0

I have two tables, tbl_a and tbl_b, both formatted as ORC, and partitioned on the column dt. One table uses a partition format %Y%m%d%H%M whereas the other table uses %Y%m%d.

When I look at the execution plan of a simple SELECT + WHERE statement in Hive 1.2.1.2.4 (using TEZ 0.7.0.2.4), I only see the predicate filter set for tbl_a, but not the other tbl_b. This means, that in tbl_b a full table scan will be executed and not only a scan over the desired partition. Both queried partitions exist and contain data.

hive> EXPLAIN SELECT * FROM tbl_a WHERE dt='1001010600';
OK
Plan not optimized by CBO.

Stage-0
  Fetch Operator
     limit:-1
     Select Operator [SEL_2]
        outputColumnNames:["_col0","_col1","_col2","_col3"]
        Filter Operator [FIL_4]
           predicate:(dt = '1001010600') (type: boolean)
           TableScan [TS_0]
              alias:tbl_a

Time taken: 0.866 seconds, Fetched: 12 row(s)

hive> EXPLAIN SELECT * FROM tbl_b WHERE dt='161001';
OK
Plan not optimized by CBO.

#### Entries contained in a dataset
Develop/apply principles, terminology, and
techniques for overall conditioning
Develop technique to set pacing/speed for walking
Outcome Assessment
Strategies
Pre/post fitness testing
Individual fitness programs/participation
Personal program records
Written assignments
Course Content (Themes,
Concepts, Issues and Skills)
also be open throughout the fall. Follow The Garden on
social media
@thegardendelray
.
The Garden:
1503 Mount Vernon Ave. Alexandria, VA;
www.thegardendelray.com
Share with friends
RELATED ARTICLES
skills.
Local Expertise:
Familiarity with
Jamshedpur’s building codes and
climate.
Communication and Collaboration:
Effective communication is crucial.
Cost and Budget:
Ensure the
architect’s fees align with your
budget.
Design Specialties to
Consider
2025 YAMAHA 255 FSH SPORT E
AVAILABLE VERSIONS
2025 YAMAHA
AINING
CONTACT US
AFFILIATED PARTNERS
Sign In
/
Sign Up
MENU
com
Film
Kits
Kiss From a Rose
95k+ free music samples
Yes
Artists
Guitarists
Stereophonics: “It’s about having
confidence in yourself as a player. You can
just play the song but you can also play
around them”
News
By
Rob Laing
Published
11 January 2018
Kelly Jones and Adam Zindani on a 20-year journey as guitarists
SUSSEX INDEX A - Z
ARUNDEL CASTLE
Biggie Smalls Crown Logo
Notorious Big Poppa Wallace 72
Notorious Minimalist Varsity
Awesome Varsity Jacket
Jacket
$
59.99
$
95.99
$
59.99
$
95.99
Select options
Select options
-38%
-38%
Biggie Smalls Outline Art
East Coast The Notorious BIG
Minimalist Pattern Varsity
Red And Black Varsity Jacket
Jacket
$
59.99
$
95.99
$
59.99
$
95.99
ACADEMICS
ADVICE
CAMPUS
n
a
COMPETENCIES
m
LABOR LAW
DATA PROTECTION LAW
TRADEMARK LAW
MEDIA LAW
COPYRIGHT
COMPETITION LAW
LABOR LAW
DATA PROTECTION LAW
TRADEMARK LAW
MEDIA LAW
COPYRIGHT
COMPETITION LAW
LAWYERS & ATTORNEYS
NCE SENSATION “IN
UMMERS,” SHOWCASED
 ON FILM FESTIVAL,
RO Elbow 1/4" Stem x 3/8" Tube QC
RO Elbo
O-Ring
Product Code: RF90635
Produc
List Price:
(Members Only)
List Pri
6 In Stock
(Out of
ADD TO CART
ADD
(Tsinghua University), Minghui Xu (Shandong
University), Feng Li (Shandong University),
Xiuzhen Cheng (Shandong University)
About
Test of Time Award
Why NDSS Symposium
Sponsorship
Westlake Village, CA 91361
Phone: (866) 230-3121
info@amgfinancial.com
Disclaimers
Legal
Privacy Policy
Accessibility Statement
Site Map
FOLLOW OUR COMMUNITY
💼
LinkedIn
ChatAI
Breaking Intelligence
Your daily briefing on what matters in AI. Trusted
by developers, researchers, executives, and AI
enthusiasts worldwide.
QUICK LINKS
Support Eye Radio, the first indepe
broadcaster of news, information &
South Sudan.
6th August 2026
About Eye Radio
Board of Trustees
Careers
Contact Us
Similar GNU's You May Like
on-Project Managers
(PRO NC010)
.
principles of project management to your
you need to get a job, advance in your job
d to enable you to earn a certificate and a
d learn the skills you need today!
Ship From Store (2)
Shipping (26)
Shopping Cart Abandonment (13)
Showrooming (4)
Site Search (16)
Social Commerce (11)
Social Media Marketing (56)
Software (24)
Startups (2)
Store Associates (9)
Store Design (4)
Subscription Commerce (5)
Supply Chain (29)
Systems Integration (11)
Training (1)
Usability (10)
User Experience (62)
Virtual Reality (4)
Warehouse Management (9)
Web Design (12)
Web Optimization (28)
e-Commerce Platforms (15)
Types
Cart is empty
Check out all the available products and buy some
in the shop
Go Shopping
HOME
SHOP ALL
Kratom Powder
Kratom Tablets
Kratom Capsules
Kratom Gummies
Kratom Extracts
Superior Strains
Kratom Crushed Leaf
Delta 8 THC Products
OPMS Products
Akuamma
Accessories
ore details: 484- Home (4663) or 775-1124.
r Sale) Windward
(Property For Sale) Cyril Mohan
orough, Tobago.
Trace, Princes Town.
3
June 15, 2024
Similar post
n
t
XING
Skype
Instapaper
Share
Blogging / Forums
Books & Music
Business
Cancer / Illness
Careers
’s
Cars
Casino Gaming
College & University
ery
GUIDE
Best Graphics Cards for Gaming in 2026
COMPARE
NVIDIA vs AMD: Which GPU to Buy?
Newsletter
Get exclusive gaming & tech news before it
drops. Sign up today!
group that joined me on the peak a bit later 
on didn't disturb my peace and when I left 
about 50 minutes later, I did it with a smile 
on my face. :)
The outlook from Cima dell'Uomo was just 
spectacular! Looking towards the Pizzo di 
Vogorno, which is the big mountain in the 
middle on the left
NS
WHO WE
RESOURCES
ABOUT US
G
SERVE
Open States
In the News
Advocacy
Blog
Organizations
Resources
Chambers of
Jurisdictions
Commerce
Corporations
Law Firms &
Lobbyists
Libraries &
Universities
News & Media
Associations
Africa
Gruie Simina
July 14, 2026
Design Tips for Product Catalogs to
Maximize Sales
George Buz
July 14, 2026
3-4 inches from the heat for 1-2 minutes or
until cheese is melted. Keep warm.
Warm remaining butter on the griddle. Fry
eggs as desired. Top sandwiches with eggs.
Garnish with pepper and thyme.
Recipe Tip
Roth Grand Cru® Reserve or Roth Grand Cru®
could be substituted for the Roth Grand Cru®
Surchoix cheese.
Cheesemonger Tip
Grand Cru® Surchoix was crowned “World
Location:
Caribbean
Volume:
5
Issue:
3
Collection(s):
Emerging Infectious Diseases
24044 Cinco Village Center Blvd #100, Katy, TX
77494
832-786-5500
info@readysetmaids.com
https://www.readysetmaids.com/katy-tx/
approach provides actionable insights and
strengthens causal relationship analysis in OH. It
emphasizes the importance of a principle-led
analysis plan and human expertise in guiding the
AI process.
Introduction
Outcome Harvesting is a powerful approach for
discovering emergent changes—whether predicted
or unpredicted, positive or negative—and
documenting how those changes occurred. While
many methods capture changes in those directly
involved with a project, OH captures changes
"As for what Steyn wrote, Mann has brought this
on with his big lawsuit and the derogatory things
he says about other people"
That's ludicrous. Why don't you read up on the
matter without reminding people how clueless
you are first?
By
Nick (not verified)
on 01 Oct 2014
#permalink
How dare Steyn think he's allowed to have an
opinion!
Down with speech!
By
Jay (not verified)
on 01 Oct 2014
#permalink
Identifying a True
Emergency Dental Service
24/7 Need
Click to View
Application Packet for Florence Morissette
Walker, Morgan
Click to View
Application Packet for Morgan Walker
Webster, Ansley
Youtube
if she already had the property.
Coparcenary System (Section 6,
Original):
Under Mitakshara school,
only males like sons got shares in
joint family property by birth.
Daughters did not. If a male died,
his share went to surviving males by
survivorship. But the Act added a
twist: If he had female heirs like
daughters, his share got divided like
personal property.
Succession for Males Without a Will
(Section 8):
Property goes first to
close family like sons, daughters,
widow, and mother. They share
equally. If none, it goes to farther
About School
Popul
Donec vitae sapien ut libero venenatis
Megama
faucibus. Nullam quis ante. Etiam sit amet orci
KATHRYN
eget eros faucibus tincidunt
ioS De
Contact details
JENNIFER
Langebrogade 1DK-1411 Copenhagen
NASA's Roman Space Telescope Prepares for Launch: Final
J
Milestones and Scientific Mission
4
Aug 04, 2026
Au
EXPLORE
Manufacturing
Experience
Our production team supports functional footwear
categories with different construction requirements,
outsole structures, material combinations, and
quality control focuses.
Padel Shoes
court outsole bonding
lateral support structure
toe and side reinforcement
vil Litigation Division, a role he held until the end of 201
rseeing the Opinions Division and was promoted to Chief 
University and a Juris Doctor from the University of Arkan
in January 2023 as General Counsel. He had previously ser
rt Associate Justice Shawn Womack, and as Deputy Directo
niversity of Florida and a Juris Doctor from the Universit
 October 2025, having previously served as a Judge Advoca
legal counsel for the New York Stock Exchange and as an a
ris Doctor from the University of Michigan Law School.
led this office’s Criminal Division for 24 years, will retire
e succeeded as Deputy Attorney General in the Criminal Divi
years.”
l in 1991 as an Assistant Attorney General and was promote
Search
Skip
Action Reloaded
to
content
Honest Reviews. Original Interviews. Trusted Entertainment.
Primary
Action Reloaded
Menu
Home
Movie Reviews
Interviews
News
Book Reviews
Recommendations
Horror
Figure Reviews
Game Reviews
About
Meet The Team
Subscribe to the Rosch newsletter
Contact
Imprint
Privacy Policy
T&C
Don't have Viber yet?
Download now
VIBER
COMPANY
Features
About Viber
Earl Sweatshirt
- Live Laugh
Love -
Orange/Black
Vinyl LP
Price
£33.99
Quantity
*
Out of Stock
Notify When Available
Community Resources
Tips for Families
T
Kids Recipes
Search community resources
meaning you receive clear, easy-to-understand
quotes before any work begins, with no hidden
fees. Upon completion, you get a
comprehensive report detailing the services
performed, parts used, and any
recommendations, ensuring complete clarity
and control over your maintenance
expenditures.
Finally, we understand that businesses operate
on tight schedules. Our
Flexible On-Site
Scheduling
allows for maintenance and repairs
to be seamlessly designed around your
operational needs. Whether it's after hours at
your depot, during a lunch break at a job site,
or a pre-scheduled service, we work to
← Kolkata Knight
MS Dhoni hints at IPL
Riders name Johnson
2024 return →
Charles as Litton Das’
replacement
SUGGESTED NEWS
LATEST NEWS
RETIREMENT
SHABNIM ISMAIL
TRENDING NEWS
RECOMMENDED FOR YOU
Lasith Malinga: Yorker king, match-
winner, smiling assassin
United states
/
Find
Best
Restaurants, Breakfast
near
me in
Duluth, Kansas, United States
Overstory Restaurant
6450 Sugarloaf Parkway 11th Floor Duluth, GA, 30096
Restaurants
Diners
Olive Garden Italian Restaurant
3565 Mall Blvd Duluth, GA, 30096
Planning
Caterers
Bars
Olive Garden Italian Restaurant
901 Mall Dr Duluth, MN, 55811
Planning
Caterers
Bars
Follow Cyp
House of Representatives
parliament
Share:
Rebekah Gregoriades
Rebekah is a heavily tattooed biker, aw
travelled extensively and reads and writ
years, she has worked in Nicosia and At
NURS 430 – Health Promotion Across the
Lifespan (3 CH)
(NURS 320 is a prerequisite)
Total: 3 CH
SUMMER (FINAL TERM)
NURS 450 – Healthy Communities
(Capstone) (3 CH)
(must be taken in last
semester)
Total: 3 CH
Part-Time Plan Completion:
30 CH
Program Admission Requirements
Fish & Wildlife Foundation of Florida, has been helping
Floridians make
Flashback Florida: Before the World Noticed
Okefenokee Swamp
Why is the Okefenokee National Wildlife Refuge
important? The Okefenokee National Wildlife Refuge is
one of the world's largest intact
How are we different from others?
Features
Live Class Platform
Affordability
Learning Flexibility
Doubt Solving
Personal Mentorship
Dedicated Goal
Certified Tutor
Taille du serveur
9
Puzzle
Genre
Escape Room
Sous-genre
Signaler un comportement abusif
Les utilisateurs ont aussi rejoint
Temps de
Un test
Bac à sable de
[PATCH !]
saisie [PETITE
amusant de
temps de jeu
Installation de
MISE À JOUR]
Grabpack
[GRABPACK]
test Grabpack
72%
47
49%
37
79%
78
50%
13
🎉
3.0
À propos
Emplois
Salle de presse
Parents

#### EXPLORE THE MATERIAL
(1) In the Hive partition question, copy the passage between "I have two tables, tbl_a" and "table uses %Y%m%d.", inclusive, changing "ORC" to "Parquet".
(2) In the Hive partition question, which Tez version is used alongside Hive?

#### LIST OF ANSWERS
(1)
I have two tables, tbl_a and tbl_b, both formatted as Parquet, and partitioned on the column dt. One table uses a partition format %Y%m%d%H%M whereas the other table uses %Y%m%d.

(2) TEZ 0.7.0.2.4